To put it into perspective, let’s break down some of the most notable cyber attacks that have occurred in the public sector in Florida in 2020. 

  • January 23, 2020 – The Tampa Bay Times fell victim to a ransomware attack. Luckily no sensitive information was stolen and no ransom was demanded as the Times chose not to respond to the hacker’s requests for communication.
  • February 10, 2020 – The North Miami Beach Police Department suffered a ransomware attack which caused the department to lose access to all their online files. The attackers reportedly requested $5 million for the Police department to regain access to their online information. This all happened after the system was allegedly updated in November of 2019 to avoid just such attacks.
  • March 2020 – The town of Jupiter was attacked with Sodinokibi ransomware, which shut down a number of the town’s online services for almost 3 weeks. These included the town’s email, online payment system, and records. Thankfully, the town was able to bypass paying any ransom and has since updated its systems to avoid further attacks. 
  • September 3, 2020 – Key West City Hall was left without computer access for over a week following a ransomware attack. City workers had to revert to pen and paper to complete their jobs as IT did their best to rebuild the collapsed system as quickly as possible.
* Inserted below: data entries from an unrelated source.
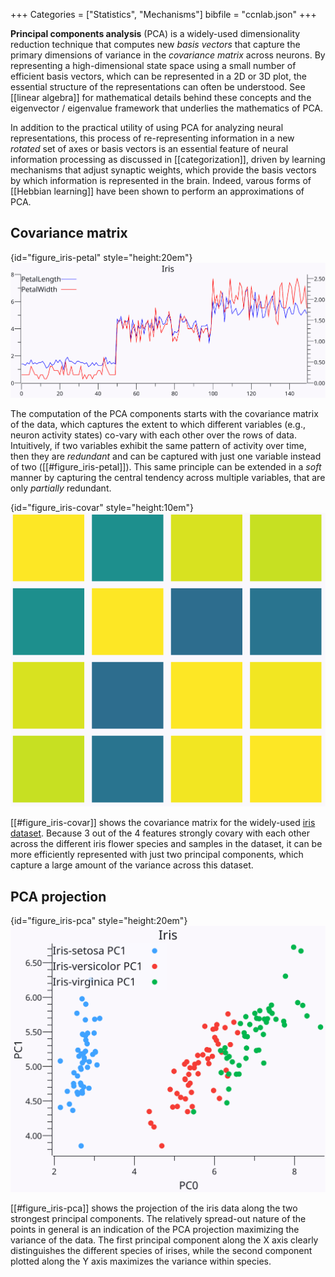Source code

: +++
Categories = ["Statistics", "Mechanisms"]
bibfile = "ccnlab.json"
+++

**Principal components analysis** (PCA) is a widely-used dimensionality reduction technique that computes new _basis vectors_ that capture the primary dimensions of variance in the _covariance matrix_ across neurons. By representing a high-dimensional state space using a small number of efficient basis vectors, which can be represented in a 2D or 3D plot, the essential structure of the representations can often be understood. See [[linear algebra]] for mathematical details behind these concepts and the eigenvector / eigenvalue framework that underlies the mathematics of PCA.

In addition to the practical utility of using PCA for analyzing neural representations, this process of re-representing information in a new _rotated_ set of axes or basis vectors is an essential feature of neural information processing as discussed in [[categorization]], driven by learning mechanisms that adjust synaptic weights, which provide the basis vectors by which information is represented in the brain. Indeed, varous forms of [[Hebbian learning]] have been shown to perform an approximations of PCA.

## Covariance matrix

{id="figure_iris-petal" style="height:20em"}
![Petal length and width for different types of irises in a widely-used stats dataset. These values are very strongly correlated and therefore redundant. PCA can collapse across these redundancies to extract the principal components of variance.](media/iris-petal-length-width.png)

The computation of the PCA components starts with the covariance matrix of the data, which captures the extent to which different variables (e.g., neuron activity states) co-vary with each other over the rows of data. Intuitively, if two variables exhibit the same pattern of activity over time, then they are _redundant_ and can be captured with just one variable instead of two ([[#figure_iris-petal]]). This same principle can be extended in a _soft_ manner by capturing the central tendency across multiple variables, that are only _partially_ redundant.

{id="figure_iris-covar" style="height:10em"}
![Covariance matrix for the iris dataset, for sepal length, sepal width, petal length, and petal width features. Brighter yellow indicates strong correlations, and all except the sepal width are strong correlated with each other, with petal length and width correlated at a level of 0.96, where 1 is a perfect correlation.](media/iris-covar.png)

[[#figure_iris-covar]] shows the covariance matrix for the widely-used [iris dataset](https://archive.ics.uci.edu/dataset/53/iris). Because 3 out of the 4 features strongly covary with each other across the different iris flower species and samples in the dataset, it can be more efficiently represented with just two principal components, which capture a large amount of the variance across this dataset.

## PCA projection

{id="figure_iris-pca" style="height:20em"}
![Projection of the iris data onto the first (pc0) and second (pc1) principal component basis vectors. The first component (X axis) fairly cleanly separates the different species of iris, while the second component (Y axis) differentiates measurements within each species.](media/iris-pc0-pc1-prjn.png)

[[#figure_iris-pca]] shows the projection of the iris data along the two strongest principal components. The relatively spread-out nature of the points in general is an indication of the PCA projection maximizing the variance of the data. The first principal component along the X axis clearly distinguishes the different species of irises, while the second component plotted along the Y axis maximizes the variance within species.

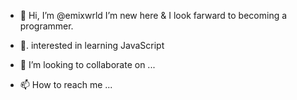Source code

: - 👋 Hi, I’m @emixwrld
I’m new here & I look farward to becoming 
a programmer.

- 👀. interested in learning JavaScript 
- 💞️ I’m looking to collaborate on ...
- 📫 How to reach me ...

<!---
emixwrld/emixwrld is a ✨ special ✨ repository because its `README.md` (this file) appears on your GitHub profile.
You can click the Preview link to take a look at your changes.
--->
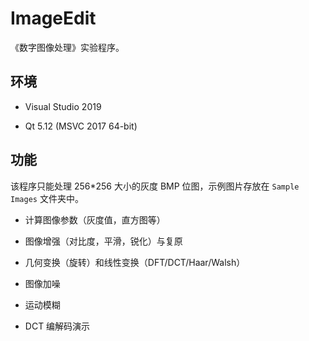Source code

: # ImageEdit

《数字图像处理》实验程序。

## 环境

* Visual Studio 2019

* Qt 5.12 (MSVC 2017 64-bit)

## 功能

该程序只能处理 256*256 大小的灰度 BMP 位图，示例图片存放在 `Sample Images` 文件夹中。

* 计算图像参数（灰度值，直方图等）

* 图像增强（对比度，平滑，锐化）与复原

* 几何变换（旋转）和线性变换（DFT/DCT/Haar/Walsh）

* 图像加噪

* 运动模糊

* DCT 编解码演示
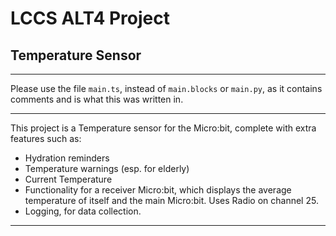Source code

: # LCCS ALT4 Project

## Temperature Sensor

---

Please use the file `main.ts`, instead of `main.blocks` or `main.py`, as it contains comments and is what this was written in.

---

This project is a Temperature sensor for the Micro:bit, complete with extra features such as:

- Hydration reminders
- Temperature warnings (esp. for elderly)
- Current Temperature
- Functionality for a receiver Micro:bit, which displays the average temperature of itself and the main Micro:bit. Uses Radio on channel 25.
- Logging, for data collection.

---
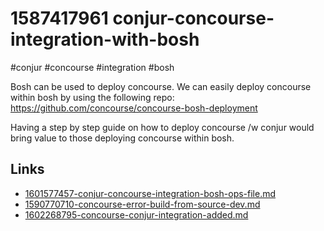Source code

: # 1587417961 conjur-concourse-integration-with-bosh
#conjur #concourse #integration #bosh

Bosh can be used to deploy concourse. We can easily deploy concourse within bosh by using the following repo:
https://github.com/concourse/concourse-bosh-deployment

Having a step by step guide on how to deploy concourse /w conjur would bring value to those deploying concourse within bosh.


## Links
- [1601577457-conjur-concourse-integration-bosh-ops-file.md](1601577457-conjur-concourse-integration-bosh-ops-file.md)
- [1590770710-concourse-error-build-from-source-dev.md](1590770710-concourse-error-build-from-source-dev.md)
- [1602268795-concourse-conjur-integration-added.md](1602268795-concourse-conjur-integration-added.md)
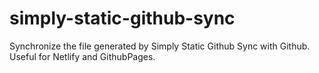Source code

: # simply-static-github-sync

Synchronize the file generated by Simply Static Github Sync with Github. Useful for Netlify and GithubPages.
  • September 3, 2020 – A series of cyberattacks left 275,000 students without proper access to online learning for a full week in Miami-Dade Public Schools. The school board was plagued by a series of distributed denial of service attacks (DDoS) – an overwhelming amount of false traffic on their network blocked actual users from accessing the server. The culprit was a 16-year-old student. This attack is just one of the 133 cyberattacks leveled at schools since 2016. 
  • September 29, 2020 – Universal Health Services, a hospital chain employing 90,000 people, was hit with a possible ransomware attack. The hospital chain, which has a location in Miami, did not disclose details but the attack had the makings of Ryuk ransomware. Operations at the healthcare facilities were slowed due to workers resorting to pen and paper.
  • October 2020 – Hospitals in Florida remained on high alert as they were warned of potential cyberattacks, due to the ongoing COVID-19 pandemic. The CISA and FBI alerted them after a number of other hospitals nationwide were targeted but, perhaps thanks to their vigilance, there were no particular attacks reported. 
  • November 24, 2020 – The Levy County sheriff’s office was attacked for the second time in 2020. All the phone lines remained occupied and rang non-stop, with nobody on the other side when the phone was answered. The Sheriff’s Office was forced to shut down all non-emergency lines and commence a $160,000 system upgrade to mitigate future attacks. The attack was allegedly traced back to a terrorist in Gaza.

Though cyberattacks may have been aggravated due to the Covid-19 Pandemic, it is important to remember that such attacks can happen to any organization, no matter the size or importance. One of the easiest ways for hackers to infiltrate a system is through the people working there, whether they are aware of the attack or not, using ransomware. Practicing safe online behavior can mitigate a lot of the risks. Vigilance and a rounded cybersecurity strategy are key to mitigating risk.